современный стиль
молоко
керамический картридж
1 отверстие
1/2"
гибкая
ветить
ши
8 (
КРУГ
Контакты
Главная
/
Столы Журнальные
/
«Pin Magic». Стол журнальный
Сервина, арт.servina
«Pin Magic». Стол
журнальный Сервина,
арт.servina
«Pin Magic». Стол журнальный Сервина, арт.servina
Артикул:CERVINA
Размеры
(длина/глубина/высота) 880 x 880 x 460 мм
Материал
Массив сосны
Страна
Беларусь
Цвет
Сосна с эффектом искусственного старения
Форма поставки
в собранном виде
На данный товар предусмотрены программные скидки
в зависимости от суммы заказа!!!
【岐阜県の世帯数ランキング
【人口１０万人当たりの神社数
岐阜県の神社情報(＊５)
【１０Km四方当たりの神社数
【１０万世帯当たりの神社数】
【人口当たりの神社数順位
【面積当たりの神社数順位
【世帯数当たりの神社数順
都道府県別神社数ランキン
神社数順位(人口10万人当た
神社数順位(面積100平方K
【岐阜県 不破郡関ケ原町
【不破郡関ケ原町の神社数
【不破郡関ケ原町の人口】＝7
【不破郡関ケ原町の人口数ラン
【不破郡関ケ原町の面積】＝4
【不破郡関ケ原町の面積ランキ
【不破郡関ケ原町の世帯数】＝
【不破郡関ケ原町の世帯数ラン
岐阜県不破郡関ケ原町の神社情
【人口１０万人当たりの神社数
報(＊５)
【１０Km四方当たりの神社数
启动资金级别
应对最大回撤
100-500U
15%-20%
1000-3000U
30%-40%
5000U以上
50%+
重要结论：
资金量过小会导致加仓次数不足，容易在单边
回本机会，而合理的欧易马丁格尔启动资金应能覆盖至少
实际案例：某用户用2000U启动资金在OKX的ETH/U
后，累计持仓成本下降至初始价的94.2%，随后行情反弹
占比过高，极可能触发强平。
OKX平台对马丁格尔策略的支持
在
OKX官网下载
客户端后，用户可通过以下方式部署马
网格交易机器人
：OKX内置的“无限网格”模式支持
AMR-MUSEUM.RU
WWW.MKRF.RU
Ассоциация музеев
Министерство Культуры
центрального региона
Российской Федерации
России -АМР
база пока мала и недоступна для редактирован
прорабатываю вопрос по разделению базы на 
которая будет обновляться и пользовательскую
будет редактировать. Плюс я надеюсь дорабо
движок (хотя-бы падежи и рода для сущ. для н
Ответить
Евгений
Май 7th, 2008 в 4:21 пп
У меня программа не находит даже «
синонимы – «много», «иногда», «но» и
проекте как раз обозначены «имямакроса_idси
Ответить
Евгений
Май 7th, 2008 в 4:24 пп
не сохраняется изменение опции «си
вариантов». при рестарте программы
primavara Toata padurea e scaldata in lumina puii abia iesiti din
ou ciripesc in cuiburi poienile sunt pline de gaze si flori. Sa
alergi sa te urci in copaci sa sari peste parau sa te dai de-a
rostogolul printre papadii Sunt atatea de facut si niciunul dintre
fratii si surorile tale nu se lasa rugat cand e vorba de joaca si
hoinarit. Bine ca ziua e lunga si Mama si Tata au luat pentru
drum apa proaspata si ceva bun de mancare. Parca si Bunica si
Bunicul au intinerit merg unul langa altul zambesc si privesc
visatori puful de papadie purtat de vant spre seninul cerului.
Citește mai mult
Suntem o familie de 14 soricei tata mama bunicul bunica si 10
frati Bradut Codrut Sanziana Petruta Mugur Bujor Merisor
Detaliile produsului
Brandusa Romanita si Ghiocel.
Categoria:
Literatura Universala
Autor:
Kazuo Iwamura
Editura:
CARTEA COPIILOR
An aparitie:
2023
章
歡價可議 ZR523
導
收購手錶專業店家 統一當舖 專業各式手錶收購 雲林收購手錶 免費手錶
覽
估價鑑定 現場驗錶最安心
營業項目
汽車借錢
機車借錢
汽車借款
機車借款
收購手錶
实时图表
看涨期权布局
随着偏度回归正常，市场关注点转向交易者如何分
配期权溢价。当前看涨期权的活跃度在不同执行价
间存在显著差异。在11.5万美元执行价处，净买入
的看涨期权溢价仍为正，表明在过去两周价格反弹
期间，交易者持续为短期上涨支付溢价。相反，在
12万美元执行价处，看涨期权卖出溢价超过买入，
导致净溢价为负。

- [Goal of the exercise] Each line that contains "servina" is to be copied from the listing above.

- [Written reply]
Сервина, арт.servina
арт.servina
«Pin Magic». Стол журнальный Сервина, арт.servina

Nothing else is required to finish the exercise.